**Records excerpted from a collection:**
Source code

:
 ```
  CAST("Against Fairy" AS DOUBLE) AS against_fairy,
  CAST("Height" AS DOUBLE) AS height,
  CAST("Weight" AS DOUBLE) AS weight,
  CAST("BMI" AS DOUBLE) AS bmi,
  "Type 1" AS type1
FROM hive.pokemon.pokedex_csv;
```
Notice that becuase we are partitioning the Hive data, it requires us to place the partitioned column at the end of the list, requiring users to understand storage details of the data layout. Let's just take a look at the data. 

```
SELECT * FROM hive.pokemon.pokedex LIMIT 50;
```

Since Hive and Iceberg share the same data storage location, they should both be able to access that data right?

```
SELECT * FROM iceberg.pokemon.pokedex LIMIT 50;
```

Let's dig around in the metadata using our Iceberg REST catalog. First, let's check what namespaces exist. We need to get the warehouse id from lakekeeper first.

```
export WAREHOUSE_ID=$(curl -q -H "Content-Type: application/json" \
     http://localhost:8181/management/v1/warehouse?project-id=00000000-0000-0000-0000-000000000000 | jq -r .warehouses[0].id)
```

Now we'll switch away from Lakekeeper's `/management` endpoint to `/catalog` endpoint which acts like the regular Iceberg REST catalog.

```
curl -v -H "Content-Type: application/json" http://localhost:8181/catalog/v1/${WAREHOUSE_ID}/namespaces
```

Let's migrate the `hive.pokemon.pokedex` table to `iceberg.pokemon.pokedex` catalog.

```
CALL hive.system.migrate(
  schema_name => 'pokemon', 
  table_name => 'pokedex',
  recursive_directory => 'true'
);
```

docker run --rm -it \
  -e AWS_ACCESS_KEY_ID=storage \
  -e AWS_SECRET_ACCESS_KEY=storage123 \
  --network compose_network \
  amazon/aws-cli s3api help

**Task directions:** Your answer must be the full set of records above, reproduced exactly.

**Solution:**
Source code

:
 ```
  CAST("Against Fairy" AS DOUBLE) AS against_fairy,
  CAST("Height" AS DOUBLE) AS height,
  CAST("Weight" AS DOUBLE) AS weight,
  CAST("BMI" AS DOUBLE) AS bmi,
  "Type 1" AS type1
FROM hive.pokemon.pokedex_csv;
```
Notice that becuase we are partitioning the Hive data, it requires us to place the partitioned column at the end of the list, requiring users to understand storage details of the data layout. Let's just take a look at the data. 

```
SELECT * FROM hive.pokemon.pokedex LIMIT 50;
```

Since Hive and Iceberg share the same data storage location, they should both be able to access that data right?

```
SELECT * FROM iceberg.pokemon.pokedex LIMIT 50;
```

Let's dig around in the metadata using our Iceberg REST catalog. First, let's check what namespaces exist. We need to get the warehouse id from lakekeeper first.

```
export WAREHOUSE_ID=$(curl -q -H "Content-Type: application/json" \
     http://localhost:8181/management/v1/warehouse?project-id=00000000-0000-0000-0000-000000000000 | jq -r .warehouses[0].id)
```

Now we'll switch away from Lakekeeper's `/management` endpoint to `/catalog` endpoint which acts like the regular Iceberg REST catalog.

```
curl -v -H "Content-Type: application/json" http://localhost:8181/catalog/v1/${WAREHOUSE_ID}/namespaces
```

Let's migrate the `hive.pokemon.pokedex` table to `iceberg.pokemon.pokedex` catalog.

```
CALL hive.system.migrate(
  schema_name => 'pokemon', 
  table_name => 'pokedex',
  recursive_directory => 'true'
);
```

docker run --rm -it \
  -e AWS_ACCESS_KEY_ID=storage \
  -e AWS_SECRET_ACCESS_KEY=storage123 \
  --network compose_network \
  amazon/aws-cli s3api help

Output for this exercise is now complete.